In relation to the matter before us, the mother's stipulation is best characterized as agreement to a set of legal conclusions rather than to a specific set of facts or an agreed version of events. The stipulations entered in her case were essentially concessions by the mother that the allegations in the DFCS complaint were sufficient to warrant a finding that the children were dependent as to her. Although the juvenile court accepted those concessions in making its finding of dependency as to the mother, DFCS was still required to prove facts supporting a finding of dependency as to the father. It failed to do so.
The testimony presented by DFCS through the mother and the investigating detective failed to establish that the June 1 incident took place in the presence of the children. Indeed, that testimony indicated precisely the opposite. Although the stipulation indicates that the children had been “subjected to multiple incidents of abuse,” it does not identify or elaborate on those incidents or give any factual background that would allow the juvenile court to determine whether any of those incidents constituted acts of abuse as defined in OCGA § 15-11-2 (22) (A). Thus, given the breadth of the statements in the stipulation regarding the incidents, the juvenile court could not rely on the stipulation as evidence regarding the June 1 incident.
Because we determine that DFCS did not present evidence that the June 1 incident occurred in the children's presence, there was insufficient evidence to support a finding that the children had been abused. See In re H. S., 285 Ga. App. 839, 842, 648 S.E.2d 143 (2007) (evidence insufficient where state presented no evidence that child witnessed domestic abuse between parents). We therefore reverse the juvenile court's finding of dependency as to the father.4
2. As we find that there was insufficient evidence to support the juvenile court's finding of dependency as to the father, we need not reach his second enumeration of error.
1. The children's mother was also named in the complaint and petition filed by DFCS. Her case, however, is not part of this appeal.
2. On cross-examination, the mother indicated that she could not recall if the father had actually pulled a gun on her because it was still dark outside during their altercation. However, she reported to the police that he had done so, and we must construe the evidence in the record in the light most favorable to the decision of the juvenile court.
3. The children were interviewed by DFCS, but DFCS failed to provide the father with notice that the contents of that interview would be offered into evidence. As a result, the juvenile court sustained the father's objection to the admission of the children's interviews with DFCS into evidence.
4. We note that at the father's adjudication hearing, there was significant discussion on the record between the court, counsel for DFCS, and the father in regard to whether a probable cause proceeding pursuant to OCGA § 15-11-101 might be a more appropriate vehicle for this case in light of the preliminary stage of the evidence available to DFCS at the time, including the expressed desire of DFCS to have both the children and the parents evaluated by medical and psychological professionals. The father did not agree to undergo such assessments and did not agree to hold the DFCS petition in abeyance pending a probable cause hearing. The juvenile court permitted DFCS to decide whether it wished to proceed under its dependency petition or whether it preferred to move forward with a probable cause hearing under OCGA § 15-11-101 to determine whether there were grounds to order the father to undergo a domestic violence assessment. DFCS elected to proceed with the dependency proceeding.
Andrews, J., and Rickman, J., concur.

What to do =
Answer these questions from the court opinion:
1. Through which two witnesses did DFCS present testimony?
2. What did DFCS fail to give the father that led the juvenile court to keep the children's interviews out of evidence?
3. Which proceeding did DFCS choose to go forward with?
The rows that follow have no connection to the court opinion above.

Entries supplied =
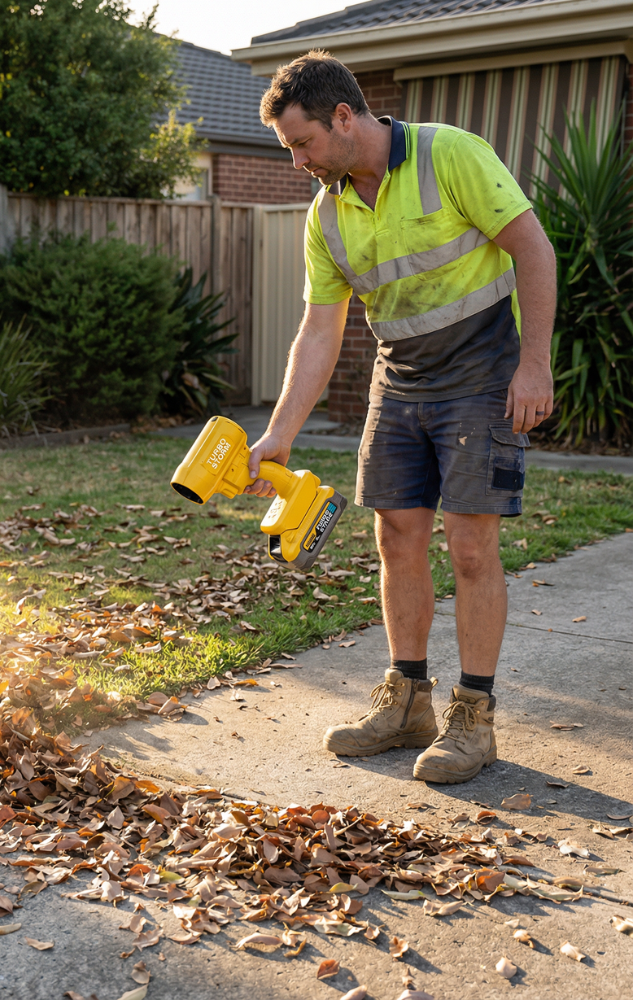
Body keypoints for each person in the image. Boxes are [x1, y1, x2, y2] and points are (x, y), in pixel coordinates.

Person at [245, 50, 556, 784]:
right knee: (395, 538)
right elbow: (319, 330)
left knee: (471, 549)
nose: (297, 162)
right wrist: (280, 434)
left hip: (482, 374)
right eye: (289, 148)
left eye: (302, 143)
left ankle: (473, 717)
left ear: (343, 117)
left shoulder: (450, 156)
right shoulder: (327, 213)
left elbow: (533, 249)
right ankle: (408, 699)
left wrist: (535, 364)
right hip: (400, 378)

---

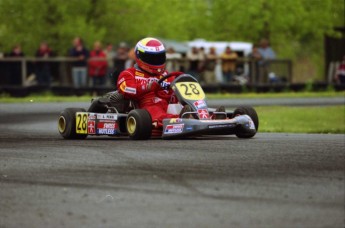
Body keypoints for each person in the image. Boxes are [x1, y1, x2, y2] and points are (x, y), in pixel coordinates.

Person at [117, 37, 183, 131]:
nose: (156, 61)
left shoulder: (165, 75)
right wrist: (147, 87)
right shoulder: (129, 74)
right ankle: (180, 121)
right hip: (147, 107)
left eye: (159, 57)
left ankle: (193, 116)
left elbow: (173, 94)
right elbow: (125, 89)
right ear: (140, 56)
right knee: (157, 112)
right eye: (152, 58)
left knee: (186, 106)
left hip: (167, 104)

The completed task =
1. The mother and the investigating detective.
2. Notice that the contents of the children's interviews would be offered into evidence.
3. The dependency proceeding.